### Requirement
Can you put every line in the rows below, from the line containing "Yapı Kredi ve" down to the line containing "las identifi" (both included), into a JSON list of strings, one string per line, with blank lines and the pictures left out?

### Exercise data
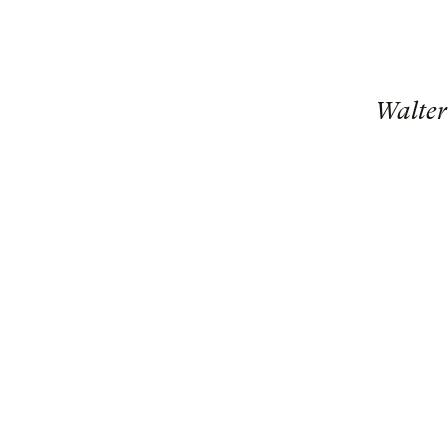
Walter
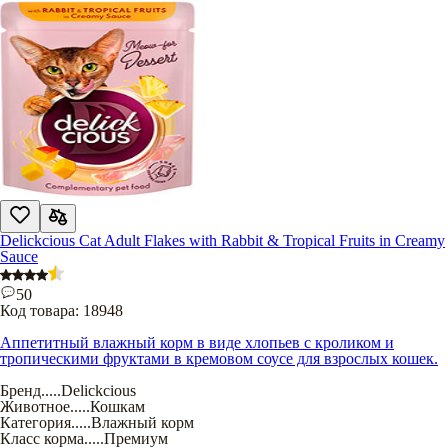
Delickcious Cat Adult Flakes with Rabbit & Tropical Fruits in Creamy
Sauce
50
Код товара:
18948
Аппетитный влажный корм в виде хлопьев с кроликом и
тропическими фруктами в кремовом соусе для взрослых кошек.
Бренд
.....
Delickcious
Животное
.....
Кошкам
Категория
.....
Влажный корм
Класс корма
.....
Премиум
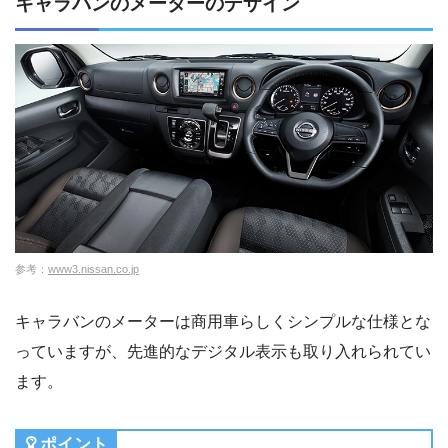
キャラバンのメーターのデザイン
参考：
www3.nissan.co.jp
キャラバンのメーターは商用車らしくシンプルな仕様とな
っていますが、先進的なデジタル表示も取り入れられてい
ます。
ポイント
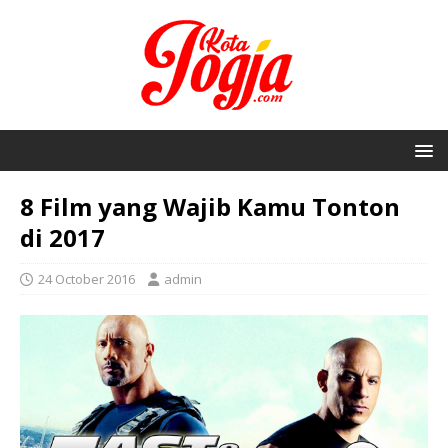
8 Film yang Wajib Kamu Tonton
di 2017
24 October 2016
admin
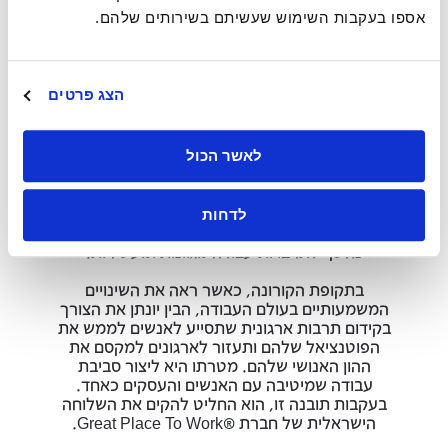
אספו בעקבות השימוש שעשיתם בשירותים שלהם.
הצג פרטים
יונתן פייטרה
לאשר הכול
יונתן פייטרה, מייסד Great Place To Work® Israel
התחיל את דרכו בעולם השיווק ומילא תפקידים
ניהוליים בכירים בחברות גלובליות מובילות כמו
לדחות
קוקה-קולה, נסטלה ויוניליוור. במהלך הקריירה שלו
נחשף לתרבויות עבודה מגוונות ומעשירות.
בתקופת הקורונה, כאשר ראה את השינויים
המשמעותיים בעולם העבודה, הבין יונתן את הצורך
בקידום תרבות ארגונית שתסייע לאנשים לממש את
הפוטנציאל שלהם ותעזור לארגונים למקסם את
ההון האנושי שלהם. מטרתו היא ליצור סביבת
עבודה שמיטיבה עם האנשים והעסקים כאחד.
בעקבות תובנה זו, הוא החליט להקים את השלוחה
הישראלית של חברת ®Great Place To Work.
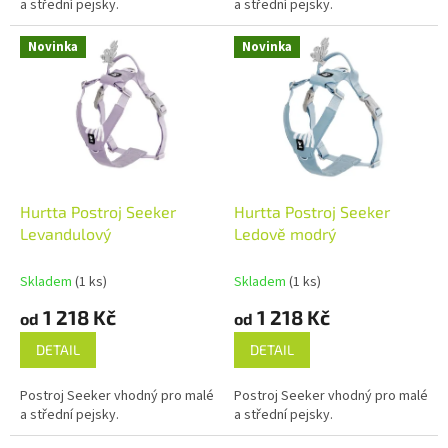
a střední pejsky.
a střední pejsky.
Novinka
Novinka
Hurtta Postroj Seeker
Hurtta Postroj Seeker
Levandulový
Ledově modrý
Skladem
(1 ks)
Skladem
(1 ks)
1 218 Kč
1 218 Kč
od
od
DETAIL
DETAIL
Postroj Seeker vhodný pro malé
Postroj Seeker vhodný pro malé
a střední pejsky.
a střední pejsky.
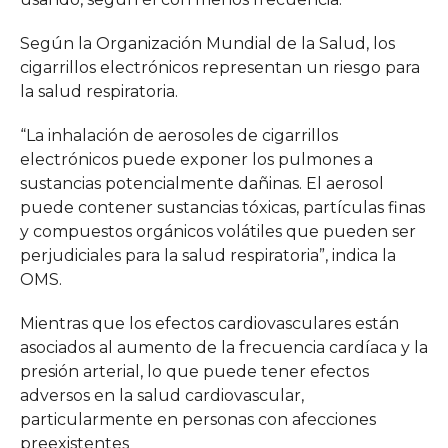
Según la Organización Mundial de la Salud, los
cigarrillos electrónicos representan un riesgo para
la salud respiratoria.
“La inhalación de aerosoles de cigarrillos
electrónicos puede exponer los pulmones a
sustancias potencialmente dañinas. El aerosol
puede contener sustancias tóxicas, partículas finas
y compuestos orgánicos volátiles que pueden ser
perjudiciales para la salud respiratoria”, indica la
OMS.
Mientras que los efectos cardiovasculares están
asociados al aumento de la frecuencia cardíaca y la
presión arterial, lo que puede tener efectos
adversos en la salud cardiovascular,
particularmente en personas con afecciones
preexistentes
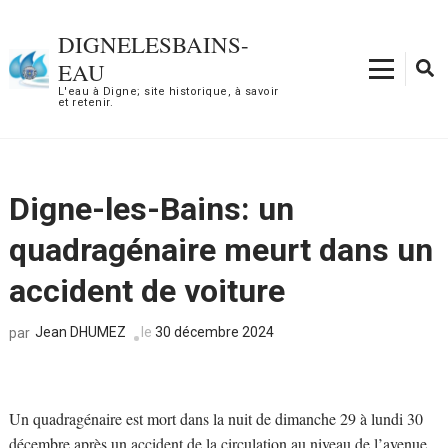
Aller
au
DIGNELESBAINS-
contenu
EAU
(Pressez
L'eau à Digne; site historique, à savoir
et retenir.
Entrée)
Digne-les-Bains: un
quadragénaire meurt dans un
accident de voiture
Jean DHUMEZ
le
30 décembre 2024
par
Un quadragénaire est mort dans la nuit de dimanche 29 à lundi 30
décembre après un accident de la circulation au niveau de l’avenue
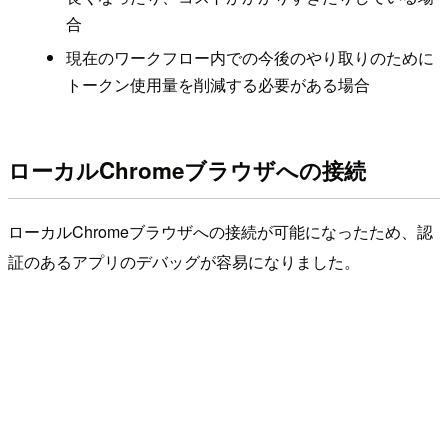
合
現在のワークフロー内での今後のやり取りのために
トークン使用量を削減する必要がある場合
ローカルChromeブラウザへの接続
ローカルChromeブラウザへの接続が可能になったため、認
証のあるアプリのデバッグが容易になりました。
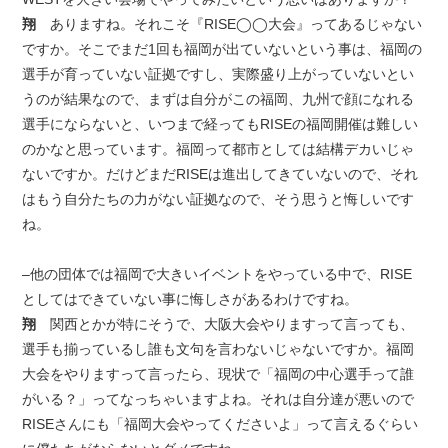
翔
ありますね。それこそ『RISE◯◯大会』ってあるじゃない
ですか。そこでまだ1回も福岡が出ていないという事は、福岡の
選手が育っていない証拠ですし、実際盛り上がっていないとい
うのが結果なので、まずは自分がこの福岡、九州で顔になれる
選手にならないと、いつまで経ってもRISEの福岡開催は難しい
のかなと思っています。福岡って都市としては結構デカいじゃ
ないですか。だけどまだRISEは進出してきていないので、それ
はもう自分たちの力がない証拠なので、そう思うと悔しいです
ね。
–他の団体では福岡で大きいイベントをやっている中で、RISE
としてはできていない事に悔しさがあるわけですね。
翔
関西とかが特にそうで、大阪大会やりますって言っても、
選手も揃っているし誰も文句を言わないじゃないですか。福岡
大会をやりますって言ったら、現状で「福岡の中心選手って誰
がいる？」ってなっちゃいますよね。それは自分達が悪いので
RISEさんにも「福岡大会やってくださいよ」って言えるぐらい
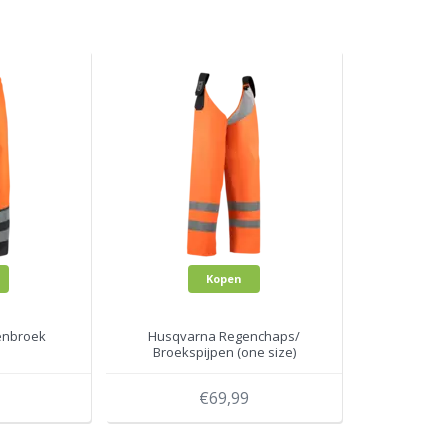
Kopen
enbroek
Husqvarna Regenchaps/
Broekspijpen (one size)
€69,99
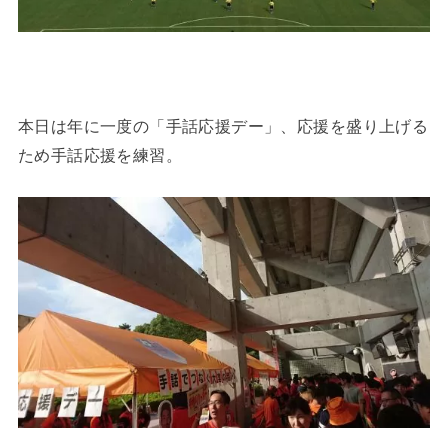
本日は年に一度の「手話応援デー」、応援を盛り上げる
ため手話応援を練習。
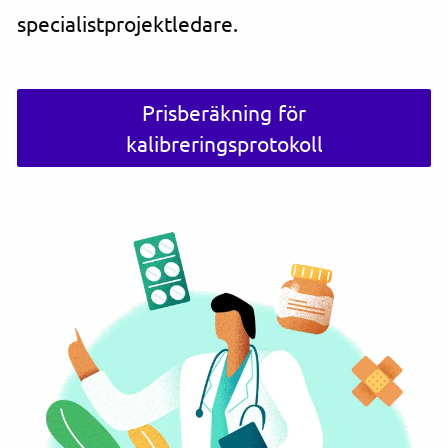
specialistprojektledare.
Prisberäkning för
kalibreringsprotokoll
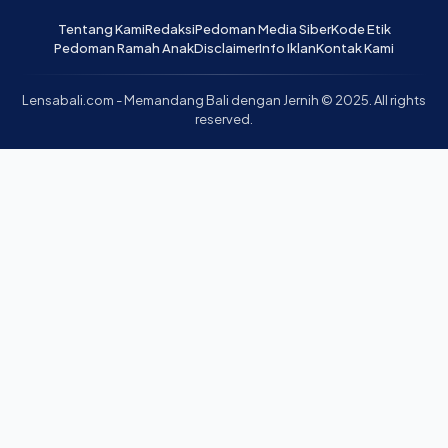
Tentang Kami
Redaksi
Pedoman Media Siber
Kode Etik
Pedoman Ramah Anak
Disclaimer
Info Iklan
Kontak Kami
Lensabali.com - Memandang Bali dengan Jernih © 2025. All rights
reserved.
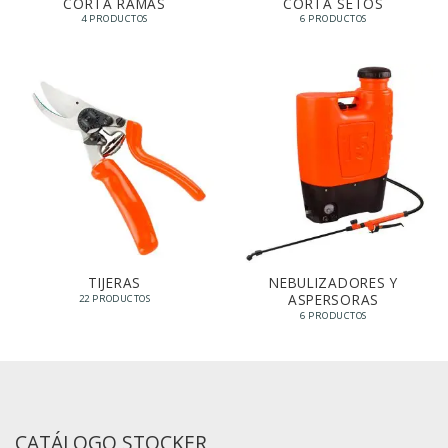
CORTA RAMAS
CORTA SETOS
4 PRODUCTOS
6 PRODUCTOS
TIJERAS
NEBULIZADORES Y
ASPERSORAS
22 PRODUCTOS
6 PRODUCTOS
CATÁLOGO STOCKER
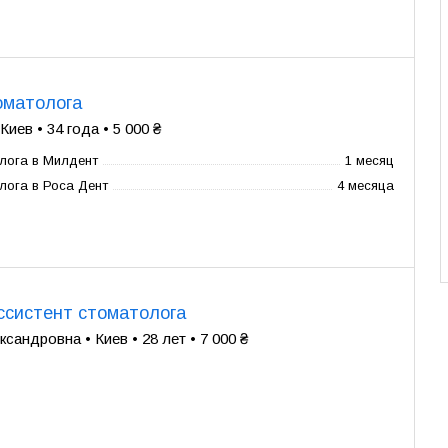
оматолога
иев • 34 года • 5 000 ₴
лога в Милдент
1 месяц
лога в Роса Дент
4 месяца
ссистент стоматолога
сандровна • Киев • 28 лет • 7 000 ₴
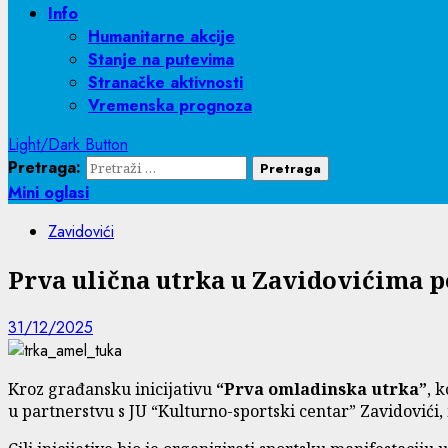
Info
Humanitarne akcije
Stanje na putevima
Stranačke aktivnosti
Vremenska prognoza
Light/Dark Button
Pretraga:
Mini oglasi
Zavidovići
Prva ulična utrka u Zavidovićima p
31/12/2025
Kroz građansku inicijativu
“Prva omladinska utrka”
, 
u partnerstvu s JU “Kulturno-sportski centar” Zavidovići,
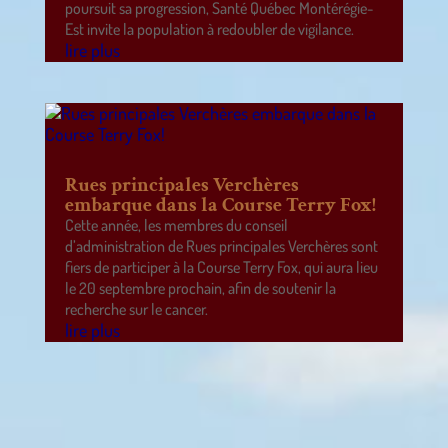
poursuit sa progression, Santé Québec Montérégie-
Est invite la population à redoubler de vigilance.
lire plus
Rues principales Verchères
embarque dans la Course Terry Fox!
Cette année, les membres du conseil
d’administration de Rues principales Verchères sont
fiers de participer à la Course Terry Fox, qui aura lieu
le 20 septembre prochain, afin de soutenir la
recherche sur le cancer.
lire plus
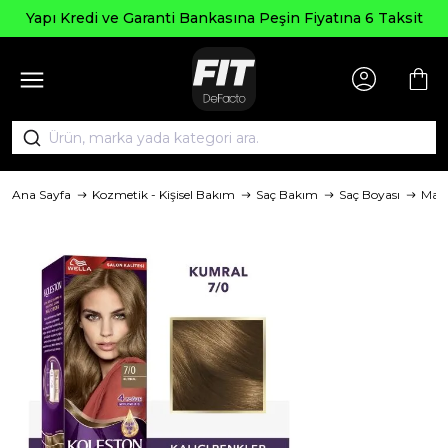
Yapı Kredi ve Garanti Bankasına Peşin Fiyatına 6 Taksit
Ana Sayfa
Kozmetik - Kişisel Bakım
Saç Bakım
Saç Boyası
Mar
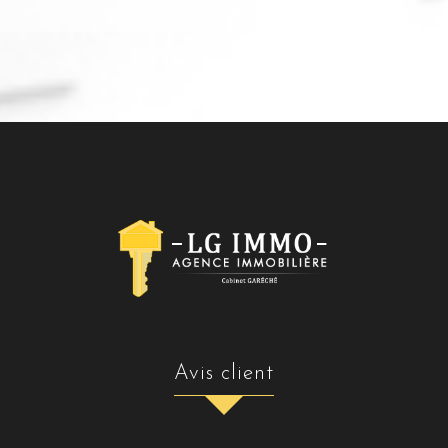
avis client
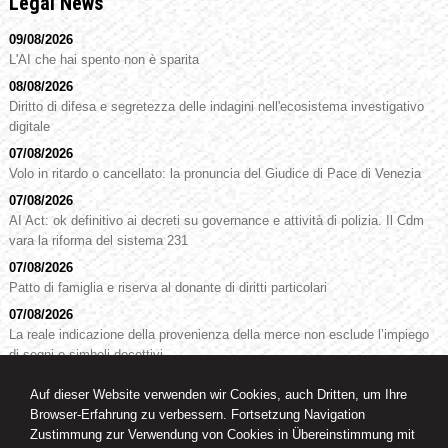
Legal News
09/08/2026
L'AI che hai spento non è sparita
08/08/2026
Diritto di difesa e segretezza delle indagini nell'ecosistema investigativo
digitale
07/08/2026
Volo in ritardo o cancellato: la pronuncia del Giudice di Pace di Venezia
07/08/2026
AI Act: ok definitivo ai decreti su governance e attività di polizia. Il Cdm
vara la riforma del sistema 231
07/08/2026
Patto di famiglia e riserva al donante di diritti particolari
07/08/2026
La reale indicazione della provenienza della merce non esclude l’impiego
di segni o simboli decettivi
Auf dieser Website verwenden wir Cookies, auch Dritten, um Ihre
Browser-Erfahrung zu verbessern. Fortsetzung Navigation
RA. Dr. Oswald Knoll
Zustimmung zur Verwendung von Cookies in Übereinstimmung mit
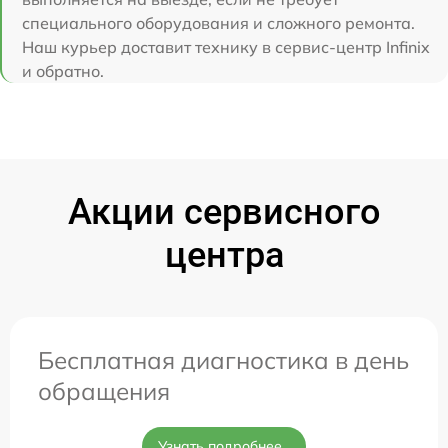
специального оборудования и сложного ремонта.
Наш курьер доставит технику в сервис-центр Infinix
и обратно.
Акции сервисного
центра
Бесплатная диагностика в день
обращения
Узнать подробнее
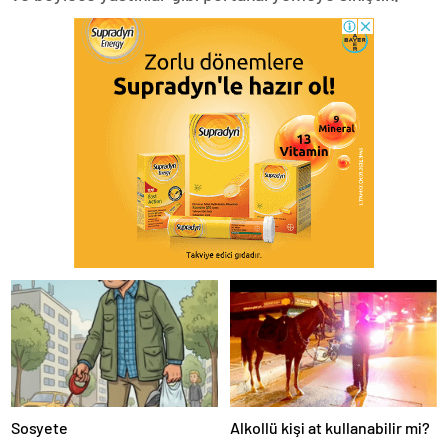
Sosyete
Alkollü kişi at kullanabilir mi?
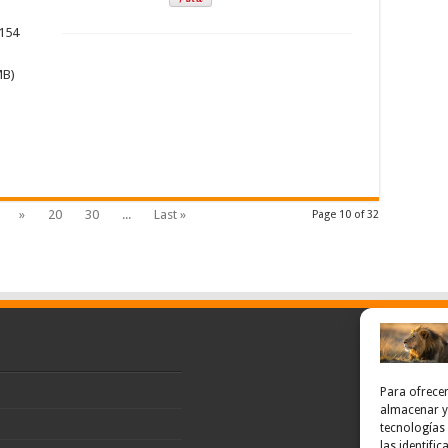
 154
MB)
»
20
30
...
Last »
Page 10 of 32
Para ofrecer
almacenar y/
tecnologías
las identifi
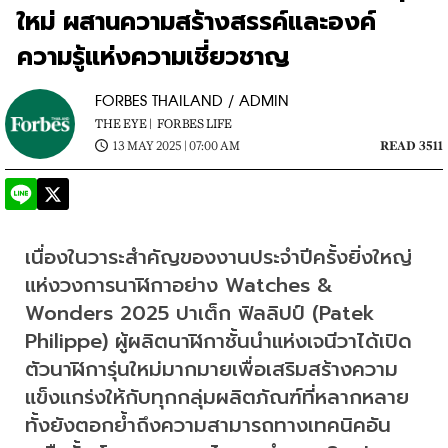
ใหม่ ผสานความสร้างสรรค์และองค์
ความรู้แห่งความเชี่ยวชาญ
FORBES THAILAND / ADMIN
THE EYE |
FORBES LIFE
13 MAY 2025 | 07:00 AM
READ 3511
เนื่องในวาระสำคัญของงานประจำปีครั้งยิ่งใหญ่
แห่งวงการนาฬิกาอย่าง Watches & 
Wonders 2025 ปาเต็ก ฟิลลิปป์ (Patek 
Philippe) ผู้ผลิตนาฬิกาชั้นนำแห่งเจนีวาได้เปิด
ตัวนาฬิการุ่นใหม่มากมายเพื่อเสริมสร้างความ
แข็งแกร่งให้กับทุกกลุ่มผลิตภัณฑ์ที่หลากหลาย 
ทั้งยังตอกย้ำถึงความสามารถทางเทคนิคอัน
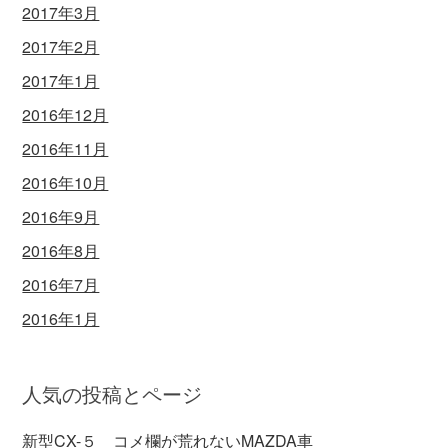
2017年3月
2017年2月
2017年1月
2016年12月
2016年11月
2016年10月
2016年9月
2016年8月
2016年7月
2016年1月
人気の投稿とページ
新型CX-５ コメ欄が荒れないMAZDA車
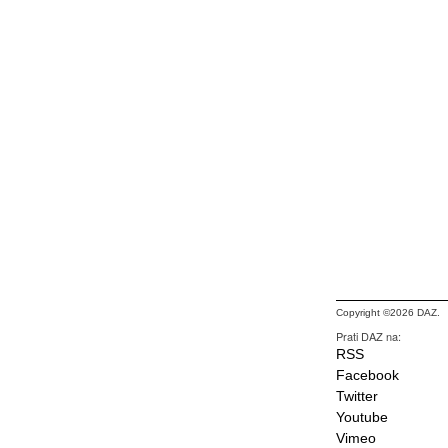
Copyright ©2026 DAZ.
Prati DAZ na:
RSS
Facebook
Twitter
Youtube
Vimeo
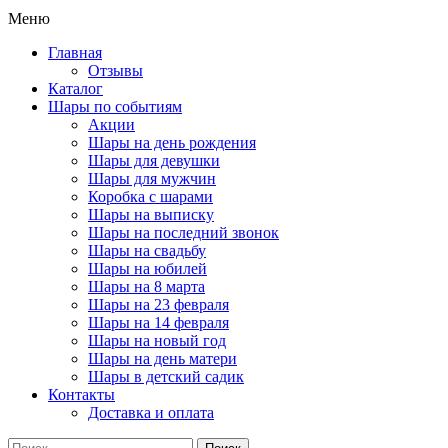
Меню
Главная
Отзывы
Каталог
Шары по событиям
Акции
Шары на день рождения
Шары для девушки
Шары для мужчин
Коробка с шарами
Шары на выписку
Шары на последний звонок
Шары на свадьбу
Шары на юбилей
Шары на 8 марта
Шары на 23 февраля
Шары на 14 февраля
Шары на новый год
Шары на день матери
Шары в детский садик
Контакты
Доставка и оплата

### Problem solution
[
  "Yapı Kredi ve Garanti Bankasına Peşin Fiyatına 6 Taksit",
  "Ana Sayfa",
  "Kozmetik - Kişisel Bakım",
  "Saç Bakım",
  "Saç Boyası",
  "Mar",
  "avis client",
  "Legal News",
  "09/08/2026",
  "L'AI che hai spento non è sparita",
  "08/08/2026",
  "Diritto di difesa e segretezza delle indagini nell'ecosistema investigativo",
  "digitale",
  "07/08/2026",
  "Volo in ritardo o cancellato: la pronuncia del Giudice di Pace di Venezia",
  "07/08/2026",
  "AI Act: ok definitivo ai decreti su governance e attività di polizia. Il Cdm",
  "vara la riforma del sistema 231",
  "07/08/2026",
  "Patto di famiglia e riserva al donante di diritti particolari",
  "07/08/2026",
  "La reale indicazione della provenienza della merce non esclude l’impiego",
  "di segni o simboli decettivi",
  "Auf dieser Website verwenden wir Cookies, auch Dritten, um Ihre",
  "Browser-Erfahrung zu verbessern. Fortsetzung Navigation",
  "RA. Dr. Oswald Knoll",
  "Zustimmung zur Verwendung von Cookies in Übereinstimmung mit",
  "специального оборудования и сложного ремонта.",
  "Наш курьер доставит технику в сервис-центр Infinix",
  "и обратно.",
  "Акции сервисного",
  "центра",
  "Бесплатная диагностика в день",
  "обращения",
  "Узнать подробнее",
  "Sosyete",
  "Alkollü kişi at kullanabilir mi?",
  " 154",
  "MB)",
  "»",
  "20",
  "30",
  "...",
  "Last »",
  "Page 10 of 32",
  "Para ofrecer",
  "almacenar y/",
  "tecnologías",
  "las identifi"
]